A family of Microsoft relational database management systems designed for ease of use.
To build a data base composed of correctly normalized tables you design those tables in accordance with 'Normal Forms'. These are a set of rules, governed by formal principles as set out below.
To keep things simple let's look at the first three normal forms. This is not to say that the higher normal forms are unimportant, and where necessary a database should be normalized to as high form as possible, but in most cases a table which is normalized to Third Normal Form will also be normalized to the higher normal forms.
Before looking at the normal forms themselves, let's look at the terms used in the formal definitions:
Loosely speaking, in the language of the relational model, a relvar (relation variable) equates to a table, a tuple to a row (record) and an attribute to a column (field).
First Normal Form: A relvar is in 1NF if and only if, in every legal value of that relvar, every tuple contains exactly one value for each attribute.
This means that in each row in a table there should not be multiple values of an attribute, e.g. in a table of Orders there should not be multiple values in one column for the items ordered, Apples,Bananas,Oranges for instance, or in separate columns named Item1, Item2, Item3. If the table were to have two columns OrderNumber and Item it would be in1NF as each row has one value of each of the two attribyutes.
Each of the two columns is a foreign key referencing the primary keys of Orders and Items tables respectively. In combination the two columns are the key of the table, so can be designated as its composite primary key.
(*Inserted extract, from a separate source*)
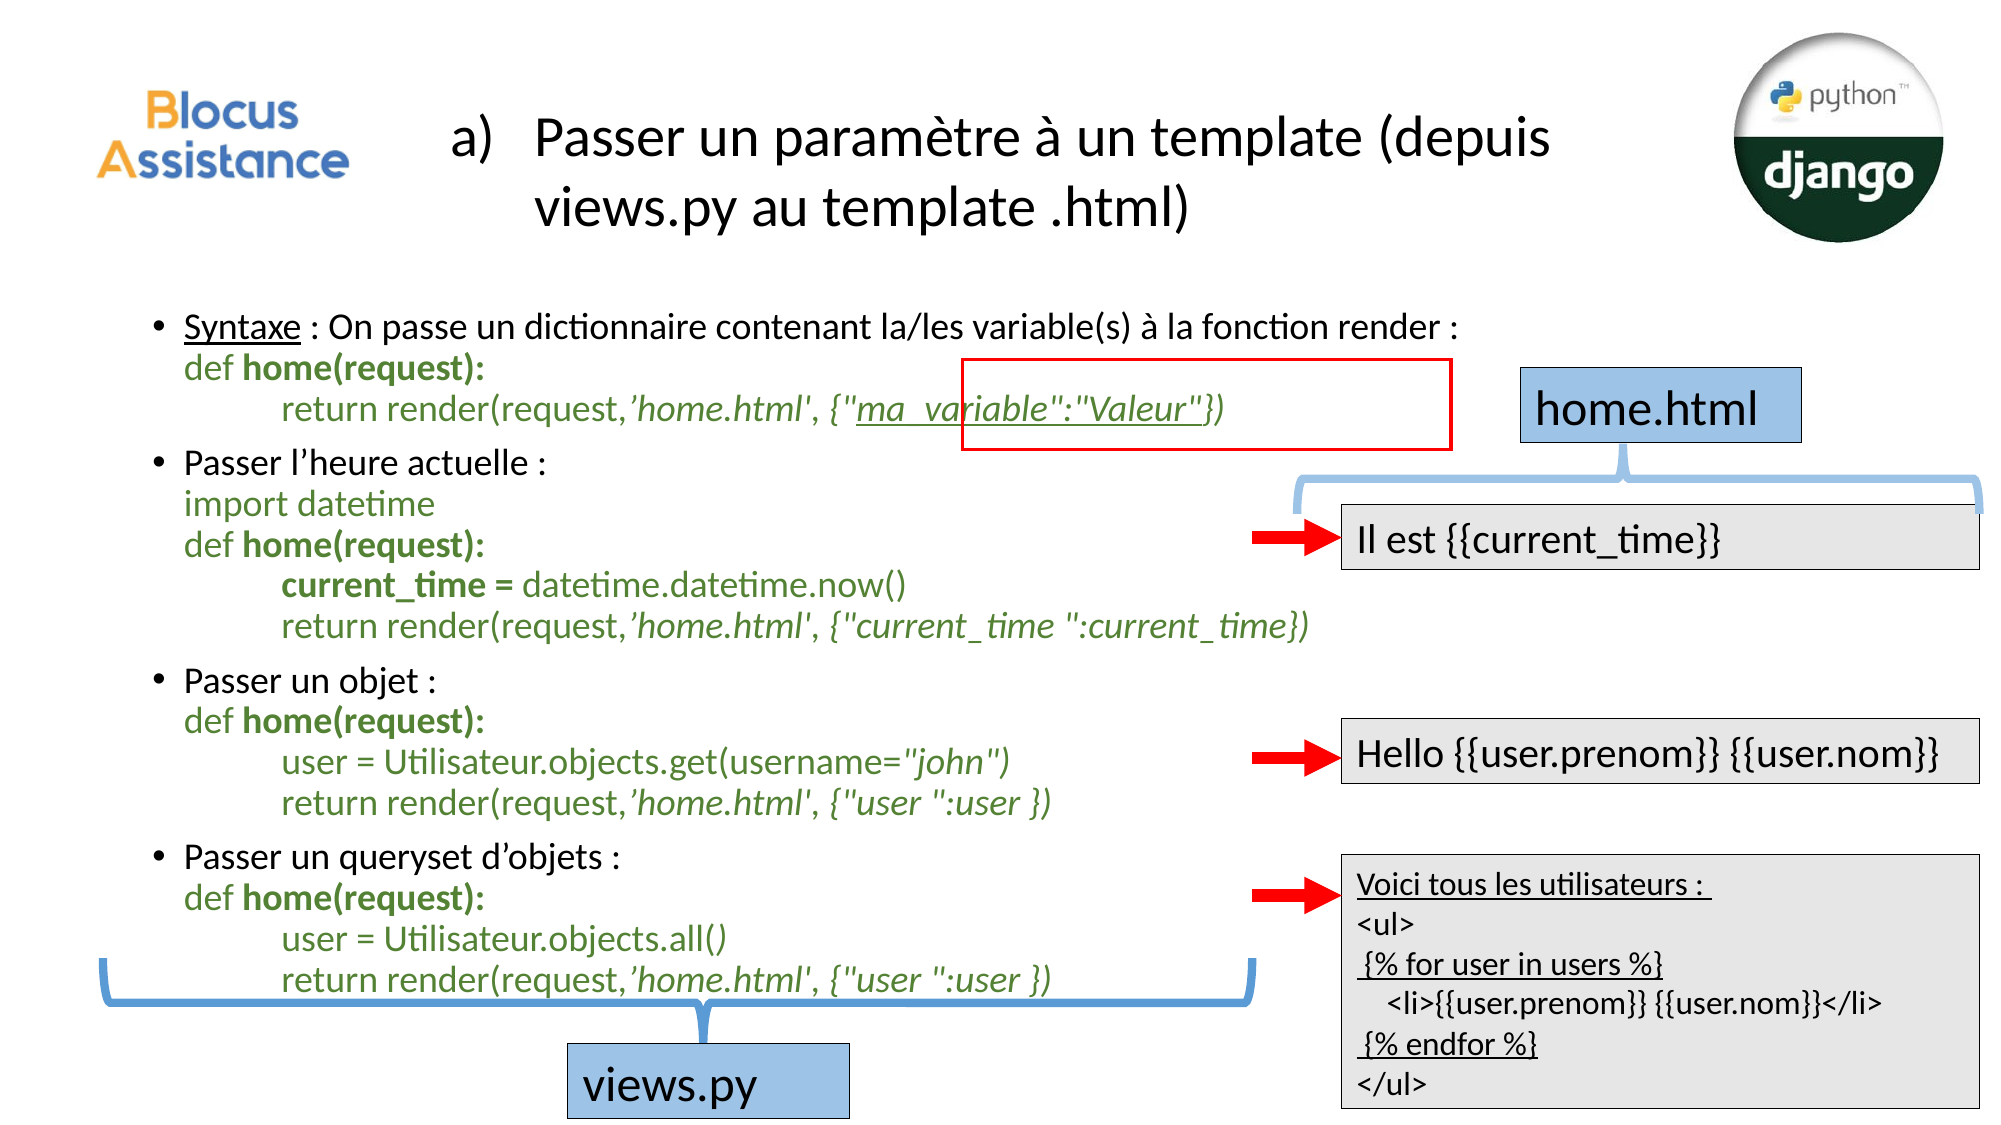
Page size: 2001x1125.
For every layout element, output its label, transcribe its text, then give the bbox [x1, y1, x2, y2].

Second Normal Form: A relvar is in second normal form if and only if it is in 1NF and every non-key attribute is irreducibly dependent on the primary key.
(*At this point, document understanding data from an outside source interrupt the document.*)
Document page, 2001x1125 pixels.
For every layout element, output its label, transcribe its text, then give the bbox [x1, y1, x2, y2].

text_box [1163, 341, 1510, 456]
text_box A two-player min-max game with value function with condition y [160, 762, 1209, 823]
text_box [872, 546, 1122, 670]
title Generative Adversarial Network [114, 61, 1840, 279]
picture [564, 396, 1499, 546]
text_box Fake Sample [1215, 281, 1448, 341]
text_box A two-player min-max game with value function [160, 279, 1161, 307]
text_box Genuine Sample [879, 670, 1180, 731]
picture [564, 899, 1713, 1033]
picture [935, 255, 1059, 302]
This means that, if a table is in 1NF as defined above, each column in it which is not a part of a key must be determined by the whole of the key. Let's assume we have a table or orders with columns OrderNumber, Item and Customer. The table is in 1 NF because in each row we have only one value of each of the three attributes. The tables key, however, is a composite one of OrderNumber and Item as the values in these two columns in combination uniquely identify each row. However, Customer is determined by OrderNumber as each order is by one customer only, so this is not determined by the key, but by only one part of it. If we decompose this table into two tables with columns OrderNumber and Item in one, and OrderNumber and Customer in the other, the two tables would be in 2NF as the first table would be 'all key', i.e. its key is a composite one of its only two columns. In the second there would be only one row per OrderNumber value as this is the key and Customer is determined by its value and nothing else.
Third Normal Form: A relvar is in 3NF if and only if it is in 2NF and every non-key attribute is nontransitively dependent on the primary key.
For this let's assume our second table from the above example has, in addition to the OrderNumber and Customer columns, a CustomerAddress column. We've already seen that Customer is determined by the key, OrderNumber. CustomerAddress is also determined by the key in that, once we know the order number we know the address of the customer placing the order. However, CustomerAddress is also determined by the non-key attribute Customer as, once we know who is the customer we know their address (we are assuming for this example that customers never change their address). So CustomerAddress is transitively determined by the key, OrderNumber, via Customer, so the table is not in 3NF. If we decompose the table as follows:
Orders
….OrderNumber (key)
….Customer
Customers
….Customer (key)
….CustomerAddress
then in each table the non-key column is determined solely by the whole of the key, and each table is consequently in 3NF.
In reality we'd use 'surrogate' numeric keys, so the tables would be:
Orders
….OrderNumber (primary key)
….CustomerID
Customers
….CustomerID (primary key)
….Customer
….CustomerAddress
CustomerID would be an autonumber in Customers, of which it is the primary key, and a long integer number in Orders, in which it is a foreign key referencing the primary key of Customers.
Orders has a many-to-many relationship type with Items, i.e. each order can be for multiple items, and each item can be ordered in multiple orders. A many-to-many table is modelled by a further table which resoles it into two or more one-to-many relationship types, so in this case we'd have the following tables:
Items
….ItemID (primary key)
….Item
….UnitPrice
OrderDetails
….OrderNumber (foreign key)
….ItemID (foreign key)
….UnitPrice
….Quantity
The primary key of OrderDetails is a composite one of the two foreign keys OrderNumber and ItemID. Note that both Items and OrderDetails columns have UnitPrice columns. This might seem to mean that OrderDetails is not in 3NF as it is determined by one part of the key, ItemID rather than solely by the whole of the composite key. This is not the case, however, as prices change over time. The unit price in Items is the current price of the item, and will be updated each time the price changes. The unit price in OrderDetails, on the other hand, is that at the time when the order was made and is obtained from the current price in Items when the row is inserted into the table, but thereafter remains static regardless of any changes to the price of the item. Consequently UnitPrice in OrderDetails is determined by the whole of the key, and the table is in 3NF.
Why does all this matter? Well, if tables are not correctly normalized they will contain redundancies, i.e. each 'fact' might be stated multiple times in different rows. This allows update anomalies where 'facts' in different rows are not consistent with each other, so the data is unreliable.